Keeping a person in suspended animation for 8 years or more without any case at all cannot be with the spirit of the procedure established by law. It is correct that although minimum sentence to be imposed upon a convict is prescribed by the statute yet keeping in view the provisions of Article 21 of the Constitution of India and the interpretation thereof qua the right of an accused to a speedy trial, judicial compassion can play a role and a convict can be compensated for the mental agony which he undergoes on account of protracted trial due to the fault of the prosecution by this Court in the exercise of its extra-ordinary jurisdiction." 17. Reverting back to the fact situation of the present case and respectfully following the law laid down by the Hon'ble Supreme Court as well as this Court in the judgments, referred to hereinabove, coupled with the reasons aforementioned, this Court is of the considered view that petitioner deserves reduction in the sentence as indicated above. 18. Accordingly, conviction of the petitioner is upheld.

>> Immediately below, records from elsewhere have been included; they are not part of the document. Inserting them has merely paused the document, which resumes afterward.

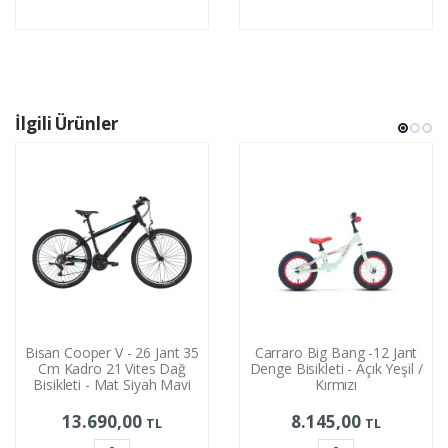
Sepete
Sepete
Ekle
Ekle
İlgili Ürünler
Bisan Cooper V - 26 Jant 35
Carraro Big Bang -12 Jant
Cm Kadro 21 Vites Dağ
Denge Bisikleti - Açık Yeşil /
Bisikleti - Mat Siyah Mavi
Kırmızı
13.690,00
8.145,00
TL
TL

However, his sentence is ordered to be reduced from two years R.I. to six months R.I. Sentence of fine, as awarded by the learned trial Court shall also remain intact. Consequently, he is directed to surrender himself within a period of four weeks from today, failing which the present criminal revision petition shall be deemed to have been dismissed and the order of sentence passed by the learned trial Court shall stand revived automatically. 19. Resultant, with the abovesaid modification in the impugned order of sentence, instant criminal revision petition stands partly allowed. 20. Disposed of, accordingly.